#### GIVEN INFORMATION

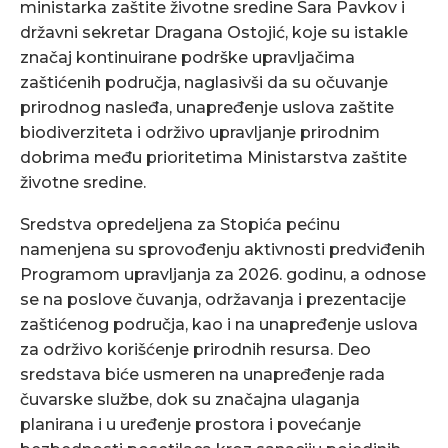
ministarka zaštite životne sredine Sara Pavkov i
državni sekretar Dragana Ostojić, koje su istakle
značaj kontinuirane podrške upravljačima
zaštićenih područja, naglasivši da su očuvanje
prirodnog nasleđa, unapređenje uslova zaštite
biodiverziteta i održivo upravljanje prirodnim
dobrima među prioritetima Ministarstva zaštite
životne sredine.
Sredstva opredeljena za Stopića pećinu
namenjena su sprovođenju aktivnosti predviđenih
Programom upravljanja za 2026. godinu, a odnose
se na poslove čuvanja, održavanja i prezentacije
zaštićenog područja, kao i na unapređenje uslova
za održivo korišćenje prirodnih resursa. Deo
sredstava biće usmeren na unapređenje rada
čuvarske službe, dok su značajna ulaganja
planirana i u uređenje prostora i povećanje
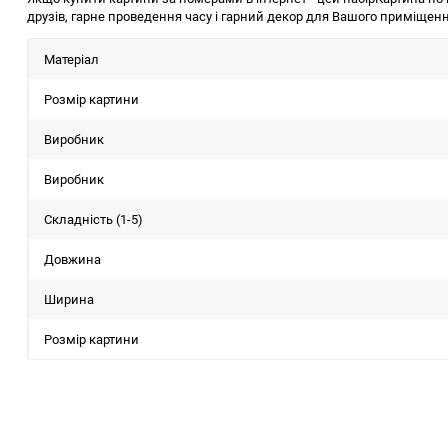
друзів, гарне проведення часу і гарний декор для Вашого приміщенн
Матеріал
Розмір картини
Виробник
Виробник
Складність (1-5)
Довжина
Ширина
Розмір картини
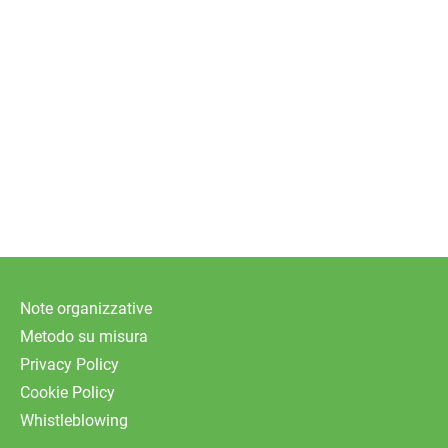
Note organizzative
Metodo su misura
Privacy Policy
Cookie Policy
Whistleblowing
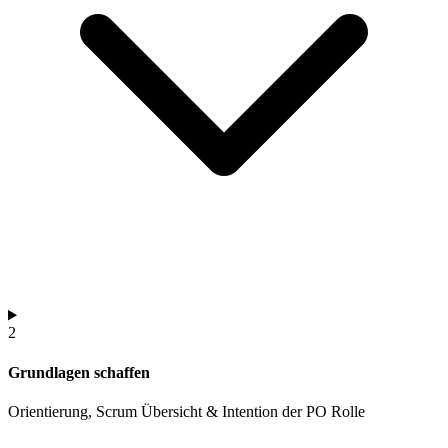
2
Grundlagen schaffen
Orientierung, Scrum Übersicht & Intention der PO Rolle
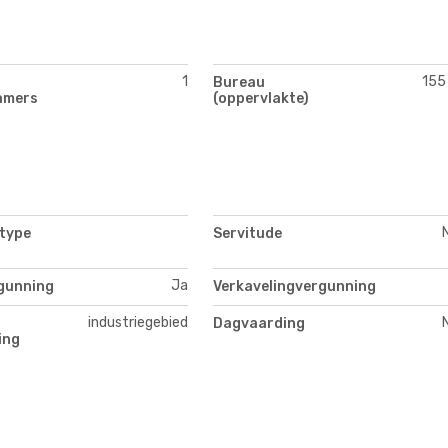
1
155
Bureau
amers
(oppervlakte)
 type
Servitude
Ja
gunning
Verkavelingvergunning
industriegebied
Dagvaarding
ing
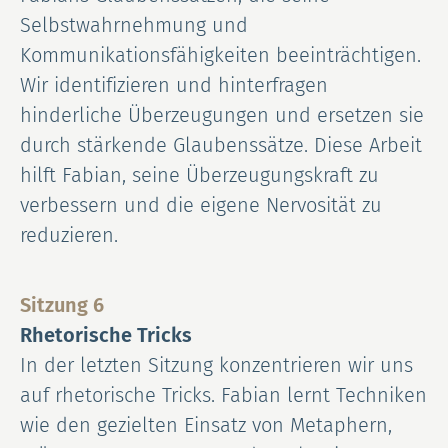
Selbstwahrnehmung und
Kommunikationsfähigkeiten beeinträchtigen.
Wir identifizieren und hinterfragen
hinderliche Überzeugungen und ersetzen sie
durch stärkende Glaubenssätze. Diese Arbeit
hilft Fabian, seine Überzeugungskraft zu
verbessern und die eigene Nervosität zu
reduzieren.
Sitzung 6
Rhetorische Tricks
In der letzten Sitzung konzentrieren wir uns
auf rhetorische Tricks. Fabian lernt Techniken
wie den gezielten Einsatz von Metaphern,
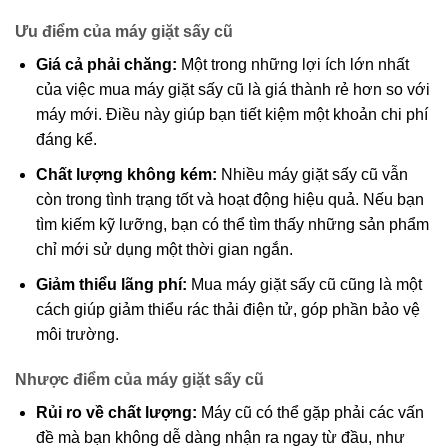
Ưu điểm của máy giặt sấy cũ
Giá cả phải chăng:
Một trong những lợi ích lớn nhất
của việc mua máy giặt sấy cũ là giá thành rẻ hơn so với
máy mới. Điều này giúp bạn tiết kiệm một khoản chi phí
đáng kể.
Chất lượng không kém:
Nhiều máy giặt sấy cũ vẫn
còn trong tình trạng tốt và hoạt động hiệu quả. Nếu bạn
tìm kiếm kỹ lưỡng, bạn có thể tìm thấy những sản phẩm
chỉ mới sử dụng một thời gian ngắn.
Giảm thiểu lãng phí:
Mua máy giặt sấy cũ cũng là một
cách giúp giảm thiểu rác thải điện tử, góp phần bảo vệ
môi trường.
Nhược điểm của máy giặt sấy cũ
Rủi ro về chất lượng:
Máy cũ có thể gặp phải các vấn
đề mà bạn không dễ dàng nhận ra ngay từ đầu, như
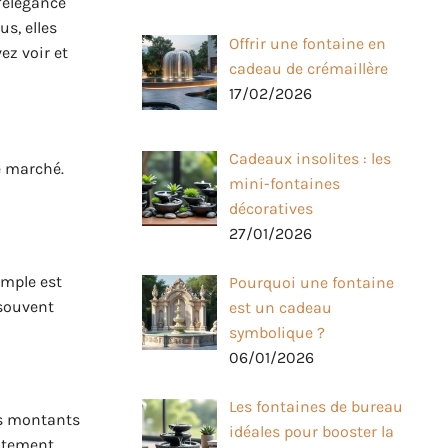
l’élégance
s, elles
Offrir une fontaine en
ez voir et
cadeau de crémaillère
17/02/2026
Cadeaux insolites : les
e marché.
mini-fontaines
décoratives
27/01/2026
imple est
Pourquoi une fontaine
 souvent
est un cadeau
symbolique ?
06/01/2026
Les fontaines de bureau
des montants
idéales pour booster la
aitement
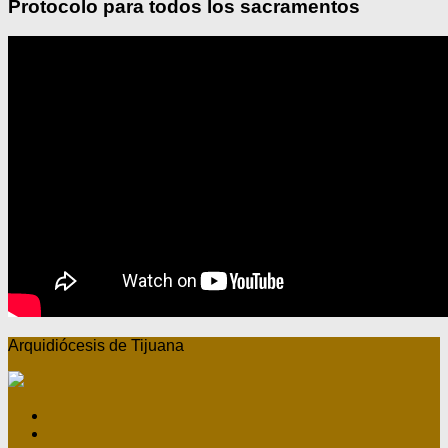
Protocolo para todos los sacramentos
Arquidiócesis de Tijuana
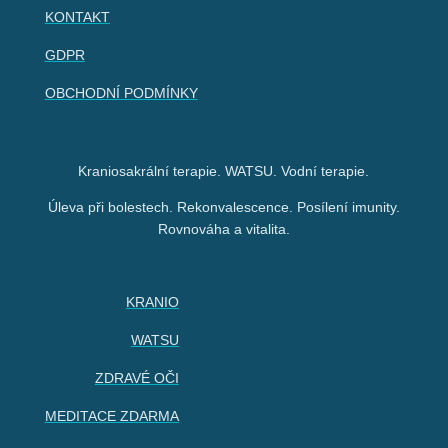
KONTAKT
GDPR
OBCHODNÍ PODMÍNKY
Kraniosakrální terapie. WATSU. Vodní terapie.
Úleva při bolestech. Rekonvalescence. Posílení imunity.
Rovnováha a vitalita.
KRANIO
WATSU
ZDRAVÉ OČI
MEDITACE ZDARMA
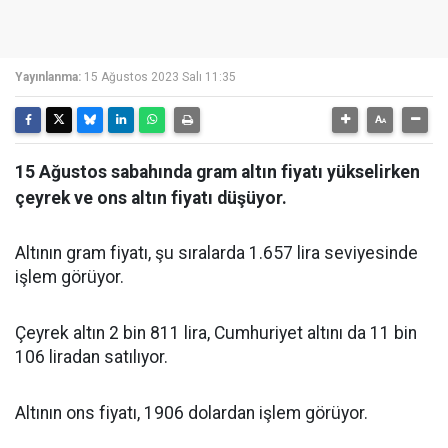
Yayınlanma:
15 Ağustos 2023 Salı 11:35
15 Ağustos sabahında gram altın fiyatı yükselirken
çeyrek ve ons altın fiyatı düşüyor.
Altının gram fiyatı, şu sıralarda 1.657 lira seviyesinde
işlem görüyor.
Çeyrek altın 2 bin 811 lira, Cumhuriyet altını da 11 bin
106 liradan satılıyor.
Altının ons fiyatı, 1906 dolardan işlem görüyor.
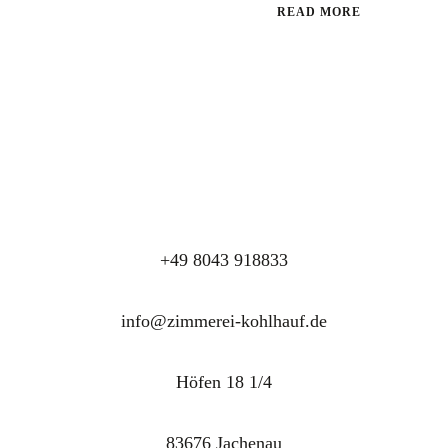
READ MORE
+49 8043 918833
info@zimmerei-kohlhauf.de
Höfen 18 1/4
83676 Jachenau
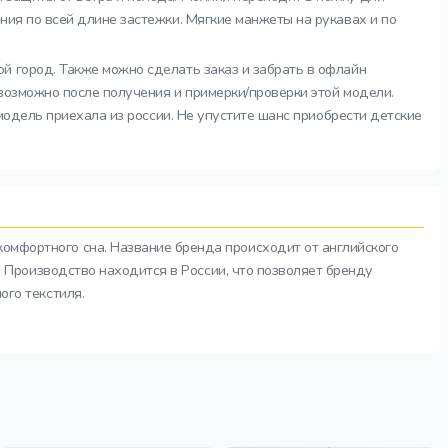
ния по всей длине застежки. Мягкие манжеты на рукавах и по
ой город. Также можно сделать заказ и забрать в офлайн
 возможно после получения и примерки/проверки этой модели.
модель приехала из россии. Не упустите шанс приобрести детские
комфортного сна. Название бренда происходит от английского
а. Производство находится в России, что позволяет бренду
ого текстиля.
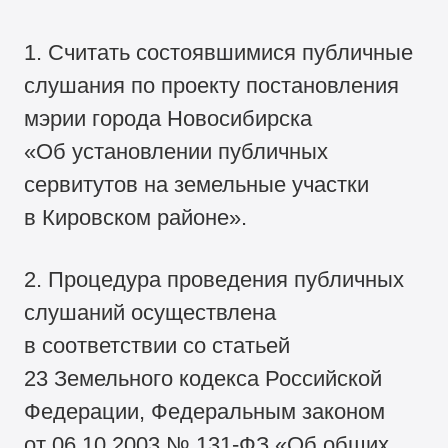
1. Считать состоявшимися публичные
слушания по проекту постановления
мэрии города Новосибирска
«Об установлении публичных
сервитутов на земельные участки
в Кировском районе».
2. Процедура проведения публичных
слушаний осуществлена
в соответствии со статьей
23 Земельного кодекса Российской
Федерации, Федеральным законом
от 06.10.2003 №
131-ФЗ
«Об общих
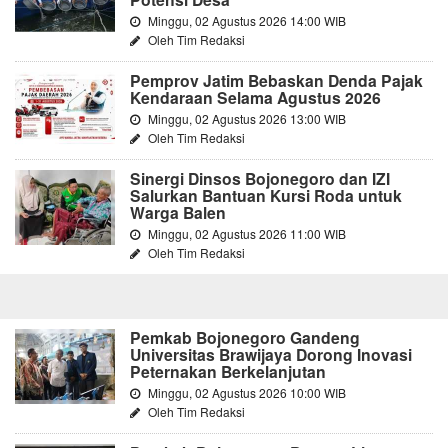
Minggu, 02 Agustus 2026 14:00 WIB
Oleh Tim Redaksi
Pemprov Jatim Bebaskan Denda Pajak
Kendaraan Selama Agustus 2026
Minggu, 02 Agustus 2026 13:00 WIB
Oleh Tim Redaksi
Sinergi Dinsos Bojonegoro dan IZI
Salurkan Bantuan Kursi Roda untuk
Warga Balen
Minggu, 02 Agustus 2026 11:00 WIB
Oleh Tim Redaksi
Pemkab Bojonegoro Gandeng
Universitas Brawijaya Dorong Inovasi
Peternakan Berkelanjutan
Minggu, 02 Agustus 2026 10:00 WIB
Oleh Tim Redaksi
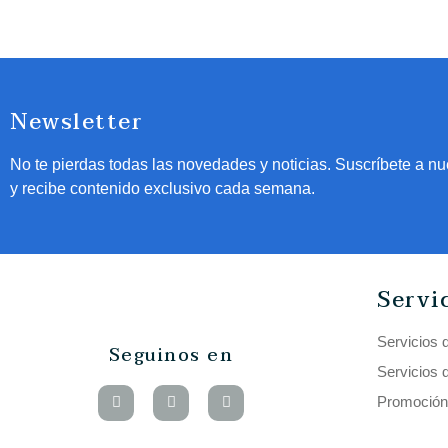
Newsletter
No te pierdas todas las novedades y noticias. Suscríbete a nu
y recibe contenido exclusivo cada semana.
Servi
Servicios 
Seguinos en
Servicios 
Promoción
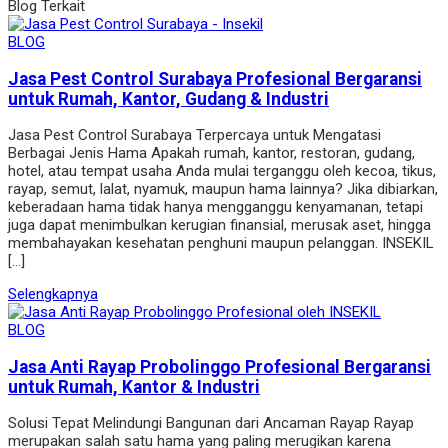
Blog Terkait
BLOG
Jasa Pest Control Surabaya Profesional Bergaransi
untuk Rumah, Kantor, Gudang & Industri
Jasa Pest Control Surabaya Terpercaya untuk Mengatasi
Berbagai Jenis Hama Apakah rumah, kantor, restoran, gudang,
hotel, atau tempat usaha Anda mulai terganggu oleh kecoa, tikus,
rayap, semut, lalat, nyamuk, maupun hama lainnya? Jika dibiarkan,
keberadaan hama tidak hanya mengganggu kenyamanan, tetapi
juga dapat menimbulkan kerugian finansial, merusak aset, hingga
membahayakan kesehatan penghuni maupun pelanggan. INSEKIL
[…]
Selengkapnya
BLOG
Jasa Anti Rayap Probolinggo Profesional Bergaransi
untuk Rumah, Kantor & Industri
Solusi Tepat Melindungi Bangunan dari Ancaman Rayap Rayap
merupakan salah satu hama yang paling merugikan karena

########

_WORK INSTRUCTIONS_. State how many lines of the entries above include the word "không", offering no text other than the number.

_SOLUTION_. 2